Status

Current state: Accepted

Discussion thread: here

Vote thread: here

JIRA:

Released: 2.1.0

Please keep the discussion on the mailing list rather than commenting on the wiki (wiki discussions get unwieldy fast).

Motivation

The offset of a topic partition within a consumer group expires when the expiration timestamp associated with that partition is reached. This expiration timestamp is usually affected by the broker config offsets.retention.minutes, unless user overrides that default and uses a custom retention. This is an overview of how offset expiration works today with respect to different versions of the OffsetCommit protocol:

Version 0: Offsets are stored in ZooKeeper. ZooKeeper based offset storage is not in scope of this KIP.
Version 1: An optional commit timestamp is associated with each topic partition in the request. The broker’s offsets.retention.minutes is added to the commit timestamp to determine the expiration timestamp of the partition. In this case, clients cannot override the default retention enforced by the broker.
Version 2, 3: Similar to Version 1 except there is no explicit commit timestamp for each partition.The retention_time field in the request replaces the value of broker’s offset retention config in calculating the expiration timestamp.

The following table summarizes this:

Version of `OffsetCommit`	Commit Timestamp	Offset Retention	Expiration Timestamp
0	[ZooKeeper based offset management - out of scope]
1 - no explicit commit timestamp	Current timestamp	Broker's `offsets.retention.minutes`	Commit Timestamp + Offset Retention
1 - with explicit commit timestamp	Partition-specific `timestamp` in the request	Broker’s `offsets.retention.minutes`
2, 3	Current timestamp	Request’s `retention_time`

For versions 1-3, once the expiration timestamp is reached, the offset is removed from the offset cache (during the next cleanup) regardless of the group state. KAFKA-4682 reports an issue related to this offset expiration, where committed offsets are removed even when there are still active, but rarely committing, consumers in the (Stable) group.

In other words, if the corresponding retention period or longer has passed since an active consumer has committed offset for a topic partition, that committed offset will be removed from the consumer group metadata. If then there is a rebalance or the consumer restarts the last committed offset for that topic partition will not be found, and the consumer is forced to start from the start or end of the log (depending on the value of auto.offset.reset configuration) leading to potential duplicate consumption or missing records. This situation can be avoided if the offsets are preserved beyond their expiration timestamp if the group is still in a Stable state.

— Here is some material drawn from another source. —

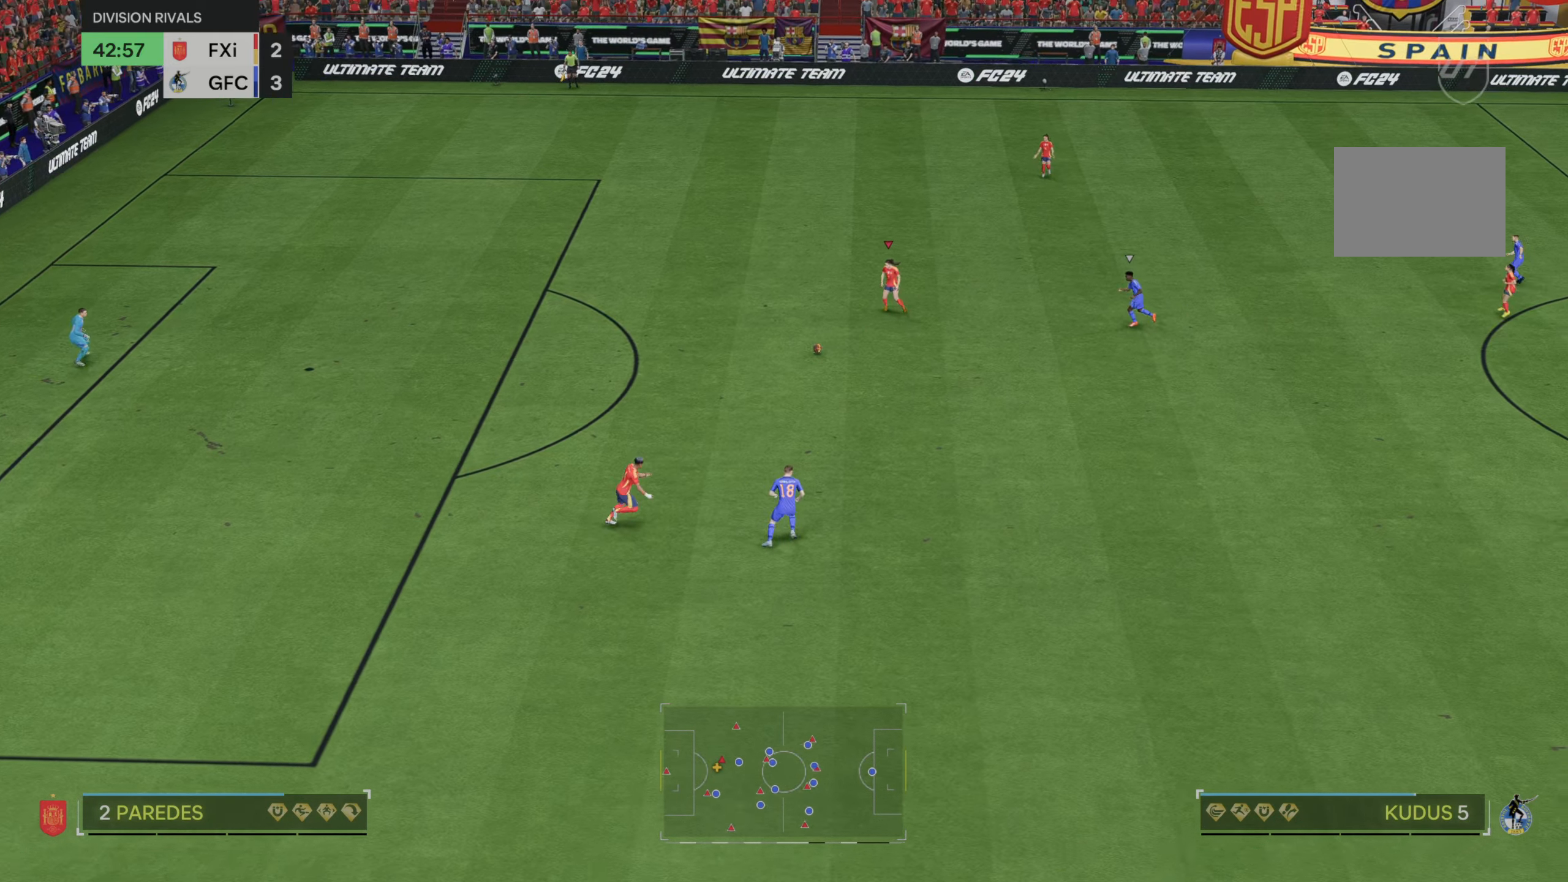
{"buttons": [], "left_stick": "down-right", "right_stick": "center", "events": [[383, "left_stick", "down-right"]]}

There are workarounds to this issue and some of them are described in KAFKA-4682, but they come with their own limitations and drawbacks, as discussed in that JIRA.

Public Interfaces

This is the current OffsetCommit protocol:

OffsetCommit Request (Version: 3) => group_id group_generation_id member_id retention_time [topics] 
  group_id => STRING
  group_generation_id => INT32
  member_id => STRING
  retention_time => INT64
  topics => topic [partitions] 
    topic => STRING
    partitions => partition offset metadata 
      partition => INT32
      offset => INT64
      metadata => NULLABLE_STRING


OffsetCommit Response (Version: 3) => throttle_time_ms [responses] 
  throttle_time_ms => INT32
  responses => topic [partition_responses] 
    topic => STRING
    partition_responses => partition error_code 
      partition => INT32
      error_code => INT16

The only change made to this protocol is dropping the field retention_time from the request. Retention time will be enforced through the broker config offsets.retention.minutes in the new version of the protocol and normally takes effect once the group transitions into Empty state.

OffsetCommit Request (Version: 4) => group_id group_generation_id member_id [topics] 
  group_id => STRING
  group_generation_id => INT32
  member_id => STRING
  topics => topic [partitions] 
    topic => STRING
    partitions => partition offset metadata 
      partition => INT32
      offset => INT64
      metadata => NULLABLE_STRING

OffsetCommit Response (Version: 4) => throttle_time_ms [responses]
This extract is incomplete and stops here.